** Assigned task **
The required output is the exact run of lines below that opens at the line with "cd worked_example" and closes at the line with "python /path/to/sen2mosaic/L1C.py -u".

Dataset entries
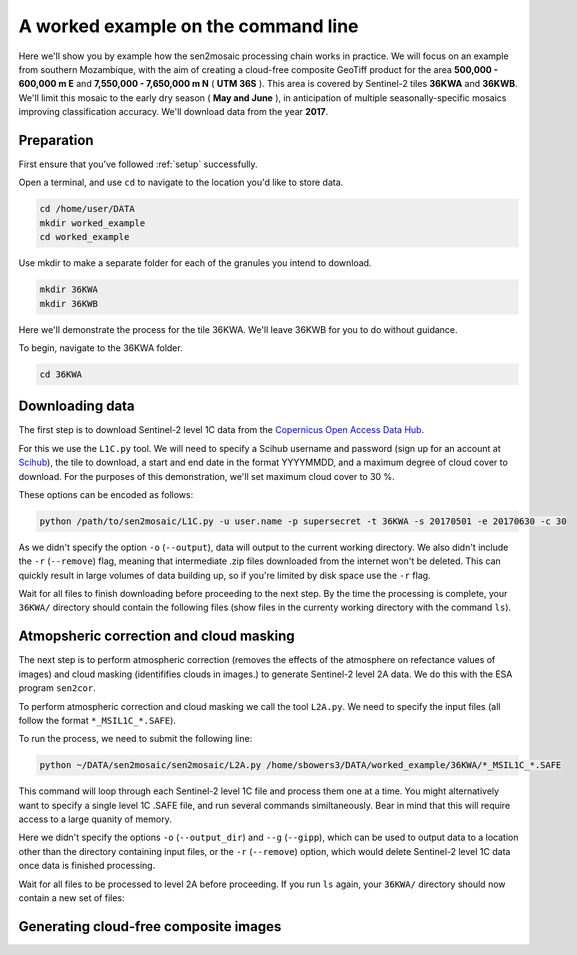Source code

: A worked example on the command line
====================================

Here we'll show you by example how the sen2mosaic processing chain works in practice. We will focus on an example from southern Mozambique, with the aim of creating a cloud-free composite GeoTiff product for the area **500,000 - 600,000 m E** and **7,550,000 - 7,650,000 m N** ( **UTM 36S** ). This area is covered by Sentinel-2 tiles **36KWA** and **36KWB**. We'll limit this mosaic to the early dry season ( **May and June** ), in anticipation of multiple seasonally-specific mosaics improving classification accuracy. We'll download data from the year **2017**.

Preparation
-----------

First ensure that you've followed :ref:`setup` successfully.

Open a terminal, and use ``cd`` to navigate to the location you'd like to store data.

.. code-block:: console
    
    cd /home/user/DATA
    mkdir worked_example
    cd worked_example

Use mkdir to make a separate folder for each of the granules you intend to download.

.. code-block:: console
    
    mkdir 36KWA
    mkdir 36KWB
    
Here we'll demonstrate the process for the tile 36KWA. We'll leave 36KWB for you to do without guidance.

To begin, navigate to the 36KWA folder.

.. code-block:: console
    
    cd 36KWA

Downloading data
----------------

The first step is to download Sentinel-2 level 1C data from the `Copernicus Open Access Data Hub <https://scihub.copernicus.eu/>`_.

For this we use the ``L1C.py`` tool. We will need to specify a Scihub username and password (sign up for an account at `Scihub <https://scihub.copernicus.eu/>`_), the tile to download, a start and end date in the format YYYYMMDD, and a maximum degree of cloud cover to download. For the purposes of this demonstration, we'll set maximum cloud cover to 30 %.

These options can be encoded as follows:

.. code-block:: console
    
    python /path/to/sen2mosaic/L1C.py -u user.name -p supersecret -t 36KWA -s 20170501 -e 20170630 -c 30

As we didn't specify the option ``-o`` (``--output``), data will output to the current working directory. We also didn't include the ``-r`` (``--remove``) flag, meaning that intermediate .zip files downloaded from the internet won't be deleted. This can quickly result in large volumes of data building up, so if you're limited by disk space use the ``-r`` flag.

Wait for all files to finish downloading before proceeding to the next step. By the time the processing is complete, your ``36KWA/`` directory should contain the following files (show files in the currenty working directory with the command ``ls``).

.. code-block:: console
    ls
    S2A_MSIL1C_20170506T074241_N0205_R049_T36KWA_20170506T075325.SAFE
    S2A_MSIL1C_20170506T074241_N0205_R049_T36KWA_20170506T075325.zip
    S2A_MSIL1C_20170516T072621_N0205_R049_T36KWA_20170516T075513.SAFE
    S2A_MSIL1C_20170516T072621_N0205_R049_T36KWA_20170516T075513.zip
    S2A_MSIL1C_20170519T075221_N0205_R092_T36KWA_20170519T080547.SAFE
    S2A_MSIL1C_20170519T075221_N0205_R092_T36KWA_20170519T080547.zip
    S2A_MSIL1C_20170526T074241_N0205_R049_T36KWA_20170526T074901.SAFE
    S2A_MSIL1C_20170526T074241_N0205_R049_T36KWA_20170526T074901.zip
    S2A_MSIL1C_20170529T073611_N0205_R092_T36KWA_20170529T075550.SAFE
    S2A_MSIL1C_20170529T073611_N0205_R092_T36KWA_20170529T075550.zip
    S2A_MSIL1C_20170605T072621_N0205_R049_T36KWA_20170605T075534.SAFE
    S2A_MSIL1C_20170605T072621_N0205_R049_T36KWA_20170605T075534.zip
    S2A_MSIL1C_20170608T075211_N0205_R092_T36KWA_20170608T080546.SAFE
    S2A_MSIL1C_20170608T075211_N0205_R092_T36KWA_20170608T080546.zip
    S2A_MSIL1C_20170628T075211_N0205_R092_T36KWA_20170628T080542.SAFE
    S2A_MSIL1C_20170628T075211_N0205_R092_T36KWA_20170628T080542.zip

Atmopsheric correction and cloud masking
----------------------------------------

The next step is to perform atmospheric correction (removes the effects of the atmosphere on refectance values of images) and cloud masking (identififies clouds in images.) to generate Sentinel-2 level 2A data. We do this with the ESA program ``sen2cor``.

To perform atmospheric correction and cloud masking we call the tool ``L2A.py``. We need to specify the input files (all follow the format ``*_MSIL1C_*.SAFE``).

To run the process, we need to submit the following line:

.. code-block:: console

    python ~/DATA/sen2mosaic/sen2mosaic/L2A.py /home/sbowers3/DATA/worked_example/36KWA/*_MSIL1C_*.SAFE

This command will loop through each Sentinel-2 level 1C file and process them one at a time. You might alternatively want to specify a single level 1C .SAFE file, and run several commands similtaneously. Bear in mind that this will require access to a large quanity of memory.

Here we didn't specify the options ``-o`` (``--output_dir``) and ``--g`` (``--gipp``), which can be used to output data to a location other than the directory containing input files, or the ``-r`` (``--remove``) option, which would delete Sentinel-2 level 1C data once data is finished processing.

Wait for all files to be processed to level 2A before proceeding. If you run ``ls`` again, your ``36KWA/`` directory should now contain a new set of files:

.. code-block:: console
    ls
    S2A_MSIL1C_20170506T074241_N0205_R049_T36KWA_20170506T075325.SAFE
    S2A_MSIL1C_20170506T074241_N0205_R049_T36KWA_20170506T075325.zip
    S2A_MSIL1C_20170516T072621_N0205_R049_T36KWA_20170516T075513.SAFE
    S2A_MSIL1C_20170516T072621_N0205_R049_T36KWA_20170516T075513.zip
    S2A_MSIL1C_20170519T075221_N0205_R092_T36KWA_20170519T080547.SAFE
    S2A_MSIL1C_20170519T075221_N0205_R092_T36KWA_20170519T080547.zip
    S2A_MSIL1C_20170526T074241_N0205_R049_T36KWA_20170526T074901.SAFE
    S2A_MSIL1C_20170526T074241_N0205_R049_T36KWA_20170526T074901.zip
    S2A_MSIL1C_20170529T073611_N0205_R092_T36KWA_20170529T075550.SAFE
    S2A_MSIL1C_20170529T073611_N0205_R092_T36KWA_20170529T075550.zip
    S2A_MSIL1C_20170605T072621_N0205_R049_T36KWA_20170605T075534.SAFE
    S2A_MSIL1C_20170605T072621_N0205_R049_T36KWA_20170605T075534.zip
    S2A_MSIL1C_20170608T075211_N0205_R092_T36KWA_20170608T080546.SAFE
    S2A_MSIL1C_20170608T075211_N0205_R092_T36KWA_20170608T080546.zip
    S2A_MSIL1C_20170628T075211_N0205_R092_T36KWA_20170628T080542.SAFE
    S2A_MSIL1C_20170628T075211_N0205_R092_T36KWA_20170628T080542.zip
    ...

Generating cloud-free composite images
--------------------------------------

** Your response **
    cd worked_example

Use mkdir to make a separate folder for each of the granules you intend to download.

.. code-block:: console
    
    mkdir 36KWA
    mkdir 36KWB
    
Here we'll demonstrate the process for the tile 36KWA. We'll leave 36KWB for you to do without guidance.

To begin, navigate to the 36KWA folder.

.. code-block:: console
    
    cd 36KWA

Downloading data
----------------

The first step is to download Sentinel-2 level 1C data from the `Copernicus Open Access Data Hub <https://scihub.copernicus.eu/>`_.

For this we use the ``L1C.py`` tool. We will need to specify a Scihub username and password (sign up for an account at `Scihub <https://scihub.copernicus.eu/>`_), the tile to download, a start and end date in the format YYYYMMDD, and a maximum degree of cloud cover to download. For the purposes of this demonstration, we'll set maximum cloud cover to 30 %.

These options can be encoded as follows:

.. code-block:: console
    
    python /path/to/sen2mosaic/L1C.py -u user.name -p supersecret -t 36KWA -s 20170501 -e 20170630 -c 30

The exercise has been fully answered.